So, as though it hadn't been half a year since the last post, here I am, right where we left off.
I am still in an odd mental limbo, reproduction-wise. I can't stop wanting to be pregnant, baby dreams tickling at the edges of my thoughts as I go through my day. Sometimes I can even smell that heady new-baby scent. But then I also can't stop being vaguely relieved each month when my period arrives. To be clear, we are not actively trying, but I have these irrational moments of magical thinking in which, sure, why not, I could be pregnant even though it would be nigh-on impossible, followed by a little tug of anticipation and fear capped off by that odd half-relief when it's proved otherwise. Which is followed by a little aftertaste of depression, an underexposed print of the old misery each month brought before Olivia and Josh.
I used to be so certain of myself when it came to big decisions, and now I'm living in some kind of fuzzy fog-realm where what I really want is for someone else to simply tell me what to do. I want to shirk my responsibility and just wait for a clearly worded directive. For once in my life, I do not want to be The Decider.
Unfortunately, while the obvious candidate for Decider is Jeff, he is never one to simply say, This is the way it is and this is what we are going to do about it. His thought processes are too complex to distill into simple yesses and nos, and the pros and cons of another child are in so many shades of gray for us both that it seems impossible to form a clear picture.
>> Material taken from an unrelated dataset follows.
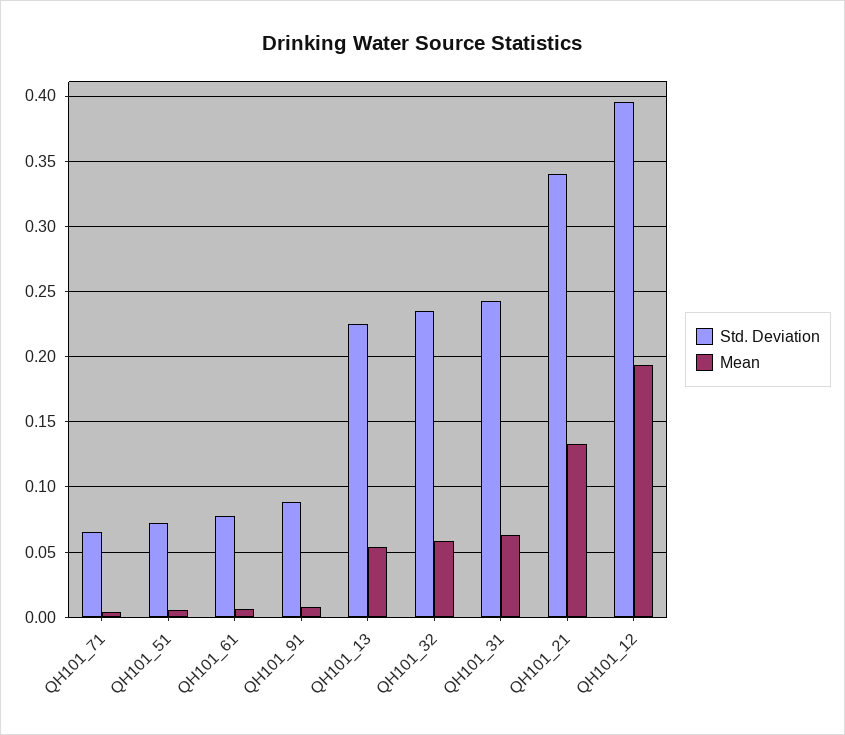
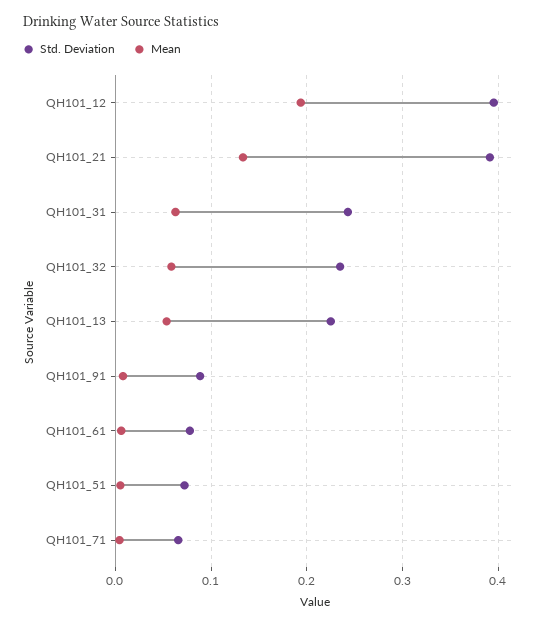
Std. Deviation, QH101_21: 0.34 -> 0.39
Even fretting about this may be a preposterous waste of energy; I'm forty years old for heaven's sake, forty years old. This perceived choice may be completely illusory: What are the odds that I would be able to achieve another healthy pregnancy? (Seriously, what are the odds?)
And I'm not one of those forty-is-the-new-thirty women, with their toned legs, smooth skin and chic clothes. I was thirty-four when I started this blog and felt then like I was starting to deflate; the intervening years of children and career have not laid gently on me. I look forty and I feel forty and I have basically accepted it, crow's feet, pudgy thighs and all. I presume that my eggs have gone downhill right along with the rest of me.
I kept thinking that I would blog again once we'd made a decision, that I'd chart the next attempt to conceive or bemoan the end of my reproductive life. Maybe I still will, if I find myself able to make that choice instead of letting time make it for me. Maybe I won't be back here in another six months, still stuck in this timorous, seasick limbo.